Все, что было у нас | страница 6



Мы беседовали об этом с переводчиком, обслуживавшим наше подразделение. Он рассказывал, что когда там была французская армия, большинство в ней говорили по-немецки. Мы спросили его, почему по-немецки. Он ответил: потому что в иностранный легион Франции они пришли из германской армии после второй мировой войны. Поэтому он говорил по-немецки, по-французски, по-английски. Он знал три диалекта китайского языка и, конечно же, вьетнамский. И такой человек зарабатывал гроши, предоставляя услуги переводчика подразделению американской армии. Такой культурный человек, а общался постоянно с рядовыми первого класса и специалистами четвертого класса, и им вовсю командовали люди, у которых даже обычного школьного образования не было.
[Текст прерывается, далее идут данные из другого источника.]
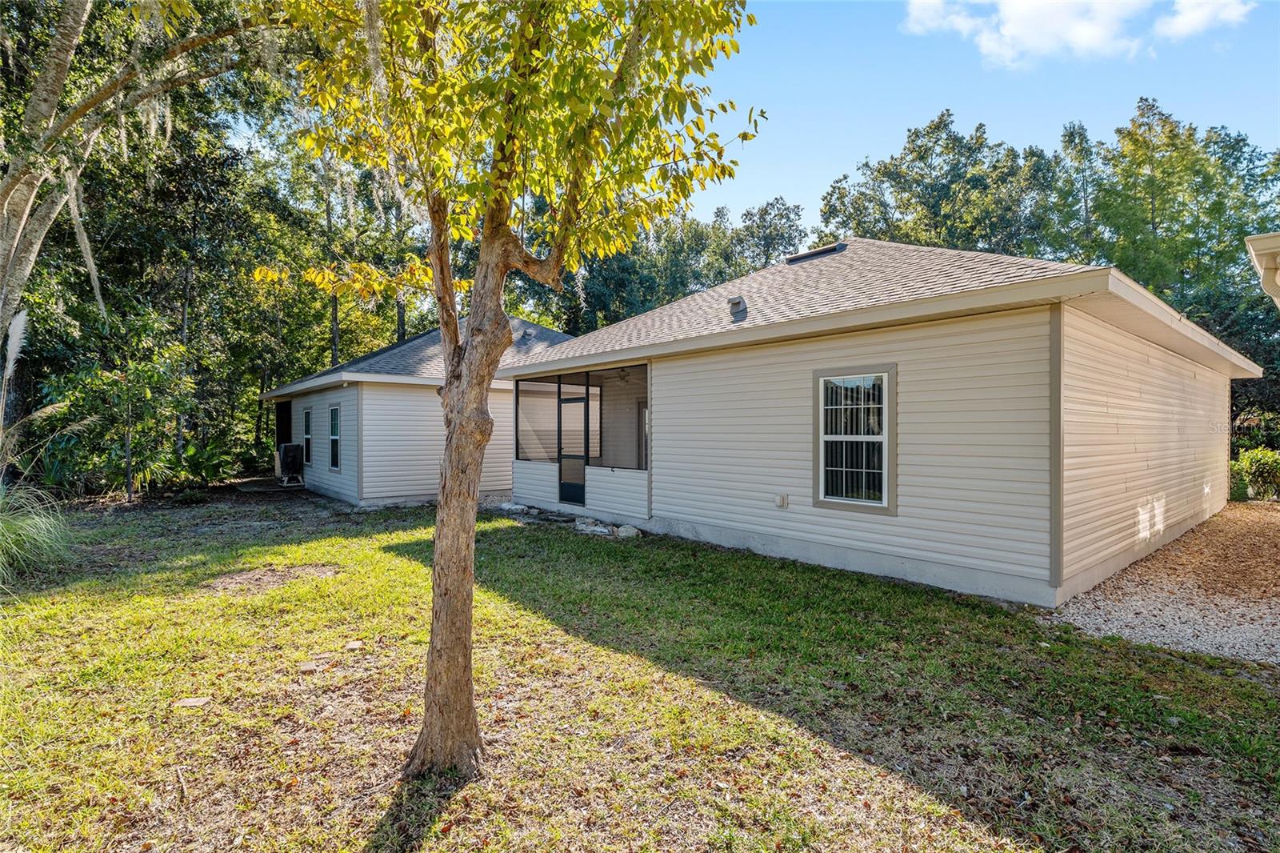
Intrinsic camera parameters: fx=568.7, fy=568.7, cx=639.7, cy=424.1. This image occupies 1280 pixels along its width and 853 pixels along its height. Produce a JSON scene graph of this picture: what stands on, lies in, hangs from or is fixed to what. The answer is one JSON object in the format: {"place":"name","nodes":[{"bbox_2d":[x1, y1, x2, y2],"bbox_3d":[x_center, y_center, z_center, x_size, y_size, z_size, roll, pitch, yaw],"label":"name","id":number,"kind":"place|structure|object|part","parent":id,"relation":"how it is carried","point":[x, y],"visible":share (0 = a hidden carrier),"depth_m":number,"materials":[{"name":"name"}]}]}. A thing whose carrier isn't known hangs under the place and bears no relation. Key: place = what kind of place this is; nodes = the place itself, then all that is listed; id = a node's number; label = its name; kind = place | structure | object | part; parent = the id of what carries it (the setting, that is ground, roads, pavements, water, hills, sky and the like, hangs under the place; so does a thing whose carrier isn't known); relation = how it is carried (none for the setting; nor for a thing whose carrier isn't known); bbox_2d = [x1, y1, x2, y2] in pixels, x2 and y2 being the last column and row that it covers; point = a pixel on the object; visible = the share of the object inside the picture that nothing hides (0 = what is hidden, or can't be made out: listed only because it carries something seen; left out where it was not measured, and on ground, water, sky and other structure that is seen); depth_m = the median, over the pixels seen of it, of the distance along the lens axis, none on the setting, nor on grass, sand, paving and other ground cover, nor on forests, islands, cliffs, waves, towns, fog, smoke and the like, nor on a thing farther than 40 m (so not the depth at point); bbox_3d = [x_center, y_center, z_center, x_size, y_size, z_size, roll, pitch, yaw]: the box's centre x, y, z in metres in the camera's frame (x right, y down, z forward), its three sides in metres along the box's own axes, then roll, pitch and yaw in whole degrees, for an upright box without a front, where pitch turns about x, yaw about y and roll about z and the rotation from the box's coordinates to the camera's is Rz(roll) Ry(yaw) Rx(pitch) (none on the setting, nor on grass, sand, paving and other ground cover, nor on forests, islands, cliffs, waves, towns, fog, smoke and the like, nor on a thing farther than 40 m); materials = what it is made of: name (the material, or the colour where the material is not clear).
{"place":"outdoors","nodes":[
{"label":"outdoors","id":0,"kind":"place"},
{"bbox_2d":[260,316,571,505],"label":"neighboring house","id":1,"kind":"structure","parent":0,"point":[394,398],"depth_m":13.33,"materials":[{"name":"plastic"}]},
{"bbox_2d":[275,400,292,478],"bbox_3d":[-10.398,0.456,16.903,1.179,2.584,2.774,0,0,-43],"label":"doorway","id":2,"kind":"structure","parent":1,"relation":"in","point":[279,426],"depth_m":17.50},
{"bbox_2d":[276,442,304,486],"bbox_3d":[-9.954,1.137,16.242,0.698,1.161,0.890,0,0,-43],"label":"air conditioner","id":3,"kind":"object","parent":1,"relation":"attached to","point":[291,454],"visible":0.9,"depth_m":16.01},
{"bbox_2d":[301,409,312,465],"bbox_3d":[-8.736,0.344,15.031,0.148,1.633,0.891,0,0,-43],"label":"window","id":4,"kind":"structure","parent":1,"relation":"in","point":[306,418],"depth_m":15.18,"materials":[{"name":"glass"}]},
{"bbox_2d":[328,404,340,470],"bbox_3d":[-7.295,0.300,13.691,0.158,1.762,0.960,0,0,-43],"label":"window","id":5,"kind":"structure","parent":1,"relation":"in","point":[331,418],"depth_m":13.86,"materials":[{"name":"glass"}]},
{"bbox_2d":[518,328,535,343],"bbox_3d":[-2.983,-2.272,14.900,0.386,0.478,0.391,0,0,-43],"label":"roof vent","id":6,"kind":"object","parent":1,"relation":"on","point":[527,334],"visible":0.72,"depth_m":14.79,"materials":[{"name":"grey metal"}]},
{"bbox_2d":[0,491,1279,852],"label":"lawn","id":7,"kind":"structure","parent":0,"point":[1088,642],"materials":[{"name":"green plant"}]},
{"bbox_2d":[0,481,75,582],"label":"ornamental grass","id":8,"kind":"structure","parent":7,"relation":"on","point":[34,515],"materials":[{"name":"green plant"}]},
{"bbox_2d":[40,308,196,501],"bbox_3d":[-11.729,-0.403,12.961,3.074,4.507,2.993,0,0,18],"label":"tree","id":9,"kind":"object","parent":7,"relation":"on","point":[144,369],"visible":0.96,"depth_m":12.73,"materials":[{"name":"green plant"}]},
{"bbox_2d":[174,696,212,707],"bbox_3d":[-2.834,1.763,3.608,0.206,0.037,0.149,0,0,-1],"label":"flat stone","id":10,"kind":"object","parent":7,"relation":"on","point":[191,702],"visible":0.98,"depth_m":3.59,"materials":[{"name":"beige stone"}]},
{"bbox_2d":[297,660,319,672],"bbox_3d":[-2.393,1.749,4.108,0.145,0.049,0.151,0,0,-15],"label":"rock","id":11,"kind":"object","parent":7,"relation":"on","point":[309,667],"visible":0.98,"depth_m":4.08,"materials":[{"name":"stone"}]},
{"bbox_2d":[343,640,363,650],"bbox_3d":[-2.279,1.755,4.526,0.151,0.051,0.169,0,0,-10],"label":"rock","id":12,"kind":"object","parent":7,"relation":"on","point":[354,645],"visible":0.98,"depth_m":4.49,"materials":[{"name":"stone"}]},
{"bbox_2d":[258,0,760,782],"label":"tree","id":13,"kind":"object","parent":7,"relation":"on","point":[437,550],"visible":0.99,"depth_m":2.71,"materials":[{"name":"plant"}]},
{"label":"tree trunk","id":14,"kind":"part","parent":13,"relation":"part of","materials":[{"name":"brown wood"}]},
{"label":"canopy","id":15,"kind":"part","parent":13,"relation":"part of","materials":[{"name":"plant"}]},
{"bbox_2d":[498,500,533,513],"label":"rock","id":16,"kind":"object","parent":7,"relation":"on","point":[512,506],"visible":0.88,"depth_m":11.27,"materials":[{"name":"stone"}]},
{"bbox_2d":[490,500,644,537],"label":"rock border","id":17,"kind":"object","parent":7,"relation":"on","point":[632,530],"visible":0.59,"depth_m":9.55,"materials":[{"name":"stone"}]},
{"bbox_2d":[574,518,615,535],"bbox_3d":[-0.757,1.669,9.141,0.478,0.183,0.617,0,0,-43],"label":"rock","id":18,"kind":"object","parent":7,"relation":"on","point":[594,528],"visible":0.9,"depth_m":9.01,"materials":[{"name":"stone"}]},
{"bbox_2d":[615,524,640,538],"bbox_3d":[-0.177,1.651,8.815,0.340,0.179,0.415,0,0,-43],"label":"rock","id":19,"kind":"object","parent":7,"relation":"on","point":[632,530],"visible":0.95,"depth_m":8.70,"materials":[{"name":"stone"}]},
{"bbox_2d":[499,236,1262,606],"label":"house","id":20,"kind":"structure","parent":0,"point":[654,510],"depth_m":6.90,"materials":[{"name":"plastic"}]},
{"bbox_2d":[557,392,589,505],"bbox_3d":[-1.290,0.557,11.082,0.113,2.179,1.081,0,0,-43],"label":"screen door","id":21,"kind":"structure","parent":20,"relation":"in","point":[574,398],"depth_m":11.07,"materials":[{"name":"black metal"}]},
{"bbox_2d":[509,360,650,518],"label":"screened porch","id":22,"kind":"object","parent":20,"relation":"attached to","point":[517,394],"visible":0.57,"depth_m":11.28,"materials":[{"name":"beige plastic"}]},
{"bbox_2d":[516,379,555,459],"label":"screen","id":23,"kind":"object","parent":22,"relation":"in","point":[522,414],"visible":0.57,"depth_m":11.81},
{"bbox_2d":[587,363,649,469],"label":"screen","id":24,"kind":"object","parent":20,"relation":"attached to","point":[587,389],"visible":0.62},
{"bbox_2d":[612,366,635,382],"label":"ceiling fan","id":25,"kind":"object","parent":20,"relation":"hanging from","point":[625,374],"visible":0.68,"depth_m":10.42,"materials":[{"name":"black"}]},
{"bbox_2d":[636,400,648,470],"bbox_3d":[0.356,0.533,12.329,0.147,2.066,1.118,0,0,-43],"label":"door","id":26,"kind":"structure","parent":20,"relation":"in","point":[645,416],"depth_m":12.58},
{"bbox_2d":[727,296,747,319],"bbox_3d":[1.506,-1.792,8.850,0.320,0.373,0.313,0,0,-43],"label":"roof vent","id":27,"kind":"object","parent":20,"relation":"on","point":[738,302],"visible":0.91,"depth_m":8.76,"materials":[{"name":"grey metal"}]},
{"bbox_2d":[774,492,788,508],"bbox_3d":[1.888,1.032,7.619,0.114,0.208,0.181,0,0,-43],"label":"electrical outlet","id":28,"kind":"object","parent":20,"relation":"attached to","point":[782,501],"visible":0.97,"depth_m":7.59,"materials":[{"name":"white"}]},
{"bbox_2d":[785,241,847,262],"bbox_3d":[3.211,-3.092,10.470,0.546,0.258,1.033,0,0,-43],"label":"roof vent","id":29,"kind":"object","parent":20,"relation":"on","point":[820,252],"visible":0.72,"depth_m":10.28,"materials":[{"name":"black metal"}]},
{"bbox_2d":[811,364,895,514],"bbox_3d":[2.541,0.135,6.693,0.165,1.831,1.047,0,0,-43],"label":"window","id":30,"kind":"structure","parent":20,"relation":"in","point":[822,490],"depth_m":6.71,"materials":[{"name":"glass"}]},
{"bbox_2d":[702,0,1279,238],"label":"sky","id":31,"kind":"structure","parent":0,"point":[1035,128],"materials":[{"name":"blue"}]},
{"bbox_2d":[900,0,1257,68],"label":"cloud","id":32,"kind":"structure","parent":0,"point":[1083,38],"materials":[{"name":"white"}]},
{"bbox_2d":[1050,499,1279,665],"label":"gravel driveway","id":33,"kind":"structure","parent":0,"point":[1123,618],"materials":[{"name":"brown gravel"}]},
{"bbox_2d":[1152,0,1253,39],"label":"cloud","id":34,"kind":"structure","parent":0,"point":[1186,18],"materials":[{"name":"white"}]},
{"bbox_2d":[1244,232,1279,305],"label":"neighboring house","id":35,"kind":"structure","parent":0,"point":[1258,239],"visible":0.95,"materials":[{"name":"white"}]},
{"label":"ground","id":36,"kind":"structure","parent":0},
{"bbox_2d":[0,308,29,462],"label":"pampas grass","id":37,"kind":"structure","parent":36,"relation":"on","point":[11,362],"materials":[{"name":"white plant"}]},
{"bbox_2d":[0,0,287,370],"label":"tree","id":38,"kind":"object","parent":36,"relation":"on","point":[6,198],"visible":0.93,"depth_m":8.35,"materials":[{"name":"plant"}]},
{"bbox_2d":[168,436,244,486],"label":"shrub","id":39,"kind":"object","parent":36,"relation":"on","point":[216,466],"visible":0.75,"depth_m":15.55,"materials":[{"name":"green plant"}]},
{"bbox_2d":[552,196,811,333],"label":"tree","id":40,"kind":"object","parent":36,"relation":"on","point":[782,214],"visible":0.38,"depth_m":33.18,"materials":[{"name":"green plant"}]},
{"bbox_2d":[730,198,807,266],"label":"tree","id":41,"kind":"object","parent":36,"relation":"on","point":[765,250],"visible":0.47,"depth_m":34.55,"materials":[{"name":"green plant"}]},
{"bbox_2d":[818,109,1058,257],"bbox_3d":[14.658,-6.430,27.852,9.386,15.416,10.509,0,0,-43],"label":"tree","id":42,"kind":"object","parent":36,"relation":"on","point":[920,155],"visible":0.59,"depth_m":25.29,"materials":[{"name":"green plant"}]},
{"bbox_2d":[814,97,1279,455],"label":"tree","id":43,"kind":"object","parent":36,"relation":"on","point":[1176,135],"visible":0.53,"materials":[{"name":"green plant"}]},
{"bbox_2d":[1229,447,1279,500],"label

Два-три человека из наших очень близко с ним сошлись. Один из этих его друзей был немец. Его отец погиб, сражаясь в немецкой армии, а потом его мать вышла замуж за американского солдата и приехала в США. Мой друг разговаривал с ним по-немецки, и так мы узнали о той давней истории иностранного легиона Франции.

Кроме того, я узнал, что телефонные линии, по которым мы из Нхатранга связывались с Сайгоном, были проложены японской армией. А потом кто-то нам рассказал, что в бухте Нхатранга есть старый японский самолет, который был там подбит. Мы начали как-то чувствовать дух этих мест и этой истории, и этого народа, который видел, как приходят и уходят разные армии. А наша была просто одной из них.

Я помню свои встречи с вьетнамскими студентами. Обычно они подходили ко мне на пляже. Когда у нас выдавался свободный день или выходные, и погода была хорошая, можно было пройти полмили до пляжа, расстелить полотенце и в нашем распоряжении оказывалась тропическая бухта с красивыми волнами, которые накатывались на берег ― не хуже Ривьеры. По всему морскому побережью французы понастроили виллы. И ощущение было такое, будто вокруг война, а ты в Атлантик-Сити.

Студенты или приезжали на велосипедах по главной дороге, шедшей вдоль побережья, или приходили пешком по пляжу, и заводили беседы, практикуясь в английском. Раньше или позже они обычно заводили разговоры о том, что они читали кое-что о Линкольне, читали и о Джефферсоне, и о декларации независимости. Они полагали, что все это просто здорово. Нередко они начинали разговор с «я ― христианин, и я учусь» ― с большим воодушевлением и желанием поговорить. Но в какой-то момент во время беседы доходило до «но вот армия ваша, понимаете ли…», и вроде как подразумевался вопрос: «и как увязать это с декларацией независимости?» Потому что они знали, а мы начинали понимать, что сайгонское правительство ― это полицейское государство, где собираться троим на тротуаре ― против закона, где за людьми так пристально наблюдала их собственная полиция.